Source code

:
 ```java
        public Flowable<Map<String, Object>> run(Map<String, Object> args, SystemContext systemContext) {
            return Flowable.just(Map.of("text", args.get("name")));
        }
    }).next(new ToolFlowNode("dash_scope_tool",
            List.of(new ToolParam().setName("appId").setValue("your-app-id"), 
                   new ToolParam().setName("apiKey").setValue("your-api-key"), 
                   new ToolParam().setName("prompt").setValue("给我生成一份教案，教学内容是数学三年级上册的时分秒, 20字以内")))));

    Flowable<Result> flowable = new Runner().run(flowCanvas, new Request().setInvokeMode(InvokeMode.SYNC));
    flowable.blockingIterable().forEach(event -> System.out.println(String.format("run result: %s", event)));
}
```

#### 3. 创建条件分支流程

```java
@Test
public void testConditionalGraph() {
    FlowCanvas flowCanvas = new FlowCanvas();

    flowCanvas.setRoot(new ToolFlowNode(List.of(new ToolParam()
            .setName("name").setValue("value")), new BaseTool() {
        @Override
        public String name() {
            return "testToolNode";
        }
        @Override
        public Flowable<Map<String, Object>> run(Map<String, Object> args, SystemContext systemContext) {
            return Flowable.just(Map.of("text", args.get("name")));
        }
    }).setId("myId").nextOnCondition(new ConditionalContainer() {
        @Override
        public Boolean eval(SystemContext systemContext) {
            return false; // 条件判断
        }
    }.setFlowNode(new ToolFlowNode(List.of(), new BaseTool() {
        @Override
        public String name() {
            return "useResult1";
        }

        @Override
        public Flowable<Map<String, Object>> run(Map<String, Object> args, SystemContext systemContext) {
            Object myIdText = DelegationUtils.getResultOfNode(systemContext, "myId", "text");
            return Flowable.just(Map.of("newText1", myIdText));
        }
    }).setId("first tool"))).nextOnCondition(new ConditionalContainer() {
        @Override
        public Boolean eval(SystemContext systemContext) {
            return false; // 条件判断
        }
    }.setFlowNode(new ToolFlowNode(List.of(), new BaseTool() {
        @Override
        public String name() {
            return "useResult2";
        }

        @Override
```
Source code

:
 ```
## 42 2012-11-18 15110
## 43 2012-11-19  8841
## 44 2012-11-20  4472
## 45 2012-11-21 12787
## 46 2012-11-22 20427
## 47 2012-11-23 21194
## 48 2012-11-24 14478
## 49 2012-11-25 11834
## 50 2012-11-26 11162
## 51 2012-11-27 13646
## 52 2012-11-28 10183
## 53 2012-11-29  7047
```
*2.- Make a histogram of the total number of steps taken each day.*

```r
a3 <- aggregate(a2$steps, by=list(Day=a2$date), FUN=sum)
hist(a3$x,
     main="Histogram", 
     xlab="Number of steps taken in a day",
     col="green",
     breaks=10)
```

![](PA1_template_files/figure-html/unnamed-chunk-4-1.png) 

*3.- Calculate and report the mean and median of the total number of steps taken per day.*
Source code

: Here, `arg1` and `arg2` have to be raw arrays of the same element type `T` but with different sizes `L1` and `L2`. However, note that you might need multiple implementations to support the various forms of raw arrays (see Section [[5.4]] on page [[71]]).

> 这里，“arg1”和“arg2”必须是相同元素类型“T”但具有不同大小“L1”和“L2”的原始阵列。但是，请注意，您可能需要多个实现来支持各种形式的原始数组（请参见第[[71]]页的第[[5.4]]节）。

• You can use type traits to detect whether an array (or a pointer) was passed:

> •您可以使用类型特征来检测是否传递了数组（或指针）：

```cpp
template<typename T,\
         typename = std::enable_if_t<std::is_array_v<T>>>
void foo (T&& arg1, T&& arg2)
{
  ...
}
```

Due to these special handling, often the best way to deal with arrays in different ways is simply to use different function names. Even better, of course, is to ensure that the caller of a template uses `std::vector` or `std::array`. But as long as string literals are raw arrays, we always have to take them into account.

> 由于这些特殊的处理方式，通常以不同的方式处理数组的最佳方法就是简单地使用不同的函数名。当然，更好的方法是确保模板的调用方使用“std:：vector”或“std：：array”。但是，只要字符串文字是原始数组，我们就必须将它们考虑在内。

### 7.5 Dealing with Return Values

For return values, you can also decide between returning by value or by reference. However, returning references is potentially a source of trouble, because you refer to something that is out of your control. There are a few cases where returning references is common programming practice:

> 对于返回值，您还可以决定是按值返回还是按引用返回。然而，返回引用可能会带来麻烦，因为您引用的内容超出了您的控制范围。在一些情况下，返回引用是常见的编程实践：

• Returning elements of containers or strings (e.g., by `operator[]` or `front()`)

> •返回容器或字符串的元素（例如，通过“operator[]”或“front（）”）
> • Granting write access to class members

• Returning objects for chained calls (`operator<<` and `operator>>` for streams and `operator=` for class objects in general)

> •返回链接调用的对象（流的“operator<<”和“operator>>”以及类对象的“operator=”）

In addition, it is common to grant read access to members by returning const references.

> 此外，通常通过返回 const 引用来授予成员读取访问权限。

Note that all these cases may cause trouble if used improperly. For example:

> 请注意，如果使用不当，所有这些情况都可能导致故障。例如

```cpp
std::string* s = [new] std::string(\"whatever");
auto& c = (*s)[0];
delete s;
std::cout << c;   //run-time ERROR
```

=====

=== TO DO ===
In the records above, find the lines containing "flowCanvas" and copy them.

=== SOLUTION TO THIS TASK ===
    Flowable<Result> flowable = new Runner().run(flowCanvas, new Request().setInvokeMode(InvokeMode.SYNC));
    FlowCanvas flowCanvas = new FlowCanvas();
    flowCanvas.setRoot(new ToolFlowNode(List.of(new ToolParam()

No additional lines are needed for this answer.